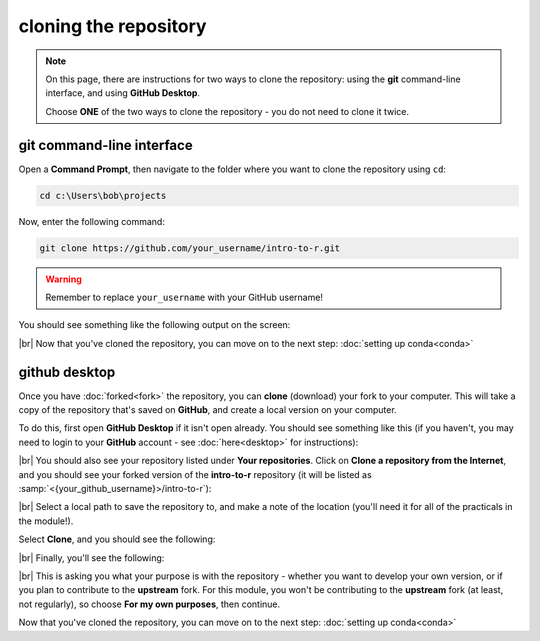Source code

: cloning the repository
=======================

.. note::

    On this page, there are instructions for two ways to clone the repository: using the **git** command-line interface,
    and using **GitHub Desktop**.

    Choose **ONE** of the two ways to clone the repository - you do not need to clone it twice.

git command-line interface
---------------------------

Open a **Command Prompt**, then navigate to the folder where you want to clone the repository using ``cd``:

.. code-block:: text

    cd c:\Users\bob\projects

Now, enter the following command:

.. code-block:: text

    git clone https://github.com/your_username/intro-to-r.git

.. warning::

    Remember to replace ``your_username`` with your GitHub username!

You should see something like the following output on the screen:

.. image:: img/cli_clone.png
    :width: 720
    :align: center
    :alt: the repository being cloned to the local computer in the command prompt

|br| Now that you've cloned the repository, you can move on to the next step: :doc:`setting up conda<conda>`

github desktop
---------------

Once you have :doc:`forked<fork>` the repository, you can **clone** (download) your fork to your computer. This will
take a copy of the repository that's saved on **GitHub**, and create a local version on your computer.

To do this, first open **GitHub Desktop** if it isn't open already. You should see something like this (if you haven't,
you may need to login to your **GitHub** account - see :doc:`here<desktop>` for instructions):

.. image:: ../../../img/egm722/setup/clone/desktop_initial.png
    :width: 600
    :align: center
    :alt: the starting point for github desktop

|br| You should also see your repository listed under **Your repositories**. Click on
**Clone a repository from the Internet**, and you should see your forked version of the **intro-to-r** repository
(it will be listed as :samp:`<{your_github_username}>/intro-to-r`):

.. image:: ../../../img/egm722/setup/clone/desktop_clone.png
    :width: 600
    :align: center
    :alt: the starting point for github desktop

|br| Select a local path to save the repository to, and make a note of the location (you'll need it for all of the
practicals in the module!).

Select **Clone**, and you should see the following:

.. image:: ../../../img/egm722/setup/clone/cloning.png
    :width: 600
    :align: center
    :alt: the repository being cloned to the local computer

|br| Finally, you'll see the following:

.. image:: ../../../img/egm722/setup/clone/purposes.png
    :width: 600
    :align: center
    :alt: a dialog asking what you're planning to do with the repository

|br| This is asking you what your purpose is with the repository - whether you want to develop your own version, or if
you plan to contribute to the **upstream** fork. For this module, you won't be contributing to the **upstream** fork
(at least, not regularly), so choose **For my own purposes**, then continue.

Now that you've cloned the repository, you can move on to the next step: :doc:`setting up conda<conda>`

GOAL OF THE EXERCISE
The answer must be the full listing, exact in every line, with the pictures removed.

EXERCISE SOLUTION
Source code

: cloning the repository
=======================

.. note::

    On this page, there are instructions for two ways to clone the repository: using the **git** command-line interface,
    and using **GitHub Desktop**.

    Choose **ONE** of the two ways to clone the repository - you do not need to clone it twice.

git command-line interface
---------------------------

Open a **Command Prompt**, then navigate to the folder where you want to clone the repository using ``cd``:

.. code-block:: text

    cd c:\Users\bob\projects

Now, enter the following command:

.. code-block:: text

    git clone https://github.com/your_username/intro-to-r.git

.. warning::

    Remember to replace ``your_username`` with your GitHub username!

You should see something like the following output on the screen:

.. image:: img/cli_clone.png
    :width: 720
    :align: center
    :alt: the repository being cloned to the local computer in the command prompt

|br| Now that you've cloned the repository, you can move on to the next step: :doc:`setting up conda<conda>`

github desktop
---------------

Once you have :doc:`forked<fork>` the repository, you can **clone** (download) your fork to your computer. This will
take a copy of the repository that's saved on **GitHub**, and create a local version on your computer.

To do this, first open **GitHub Desktop** if it isn't open already. You should see something like this (if you haven't,
you may need to login to your **GitHub** account - see :doc:`here<desktop>` for instructions):

.. image:: ../../../img/egm722/setup/clone/desktop_initial.png
    :width: 600
    :align: center
    :alt: the starting point for github desktop

|br| You should also see your repository listed under **Your repositories**. Click on
**Clone a repository from the Internet**, and you should see your forked version of the **intro-to-r** repository
(it will be listed as :samp:`<{your_github_username}>/intro-to-r`):

.. image:: ../../../img/egm722/setup/clone/desktop_clone.png
    :width: 600
    :align: center
    :alt: the starting point for github desktop

|br| Select a local path to save the repository to, and make a note of the location (you'll need it for all of the
practicals in the module!).

Select **Clone**, and you should see the following:

.. image:: ../../../img/egm722/setup/clone/cloning.png
    :width: 600
    :align: center
    :alt: the repository being cloned to the local computer

|br| Finally, you'll see the following:

.. image:: ../../../img/egm722/setup/clone/purposes.png
    :width: 600
    :align: center
    :alt: a dialog asking what you're planning to do with the repository

|br| This is asking you what your purpose is with the repository - whether you want to develop your own version, or if
you plan to contribute to the **upstream** fork. For this module, you won't be contributing to the **upstream** fork
(at least, not regularly), so choose **For my own purposes**, then continue.

Now that you've cloned the repository, you can move on to the next step: :doc:`setting up conda<conda>`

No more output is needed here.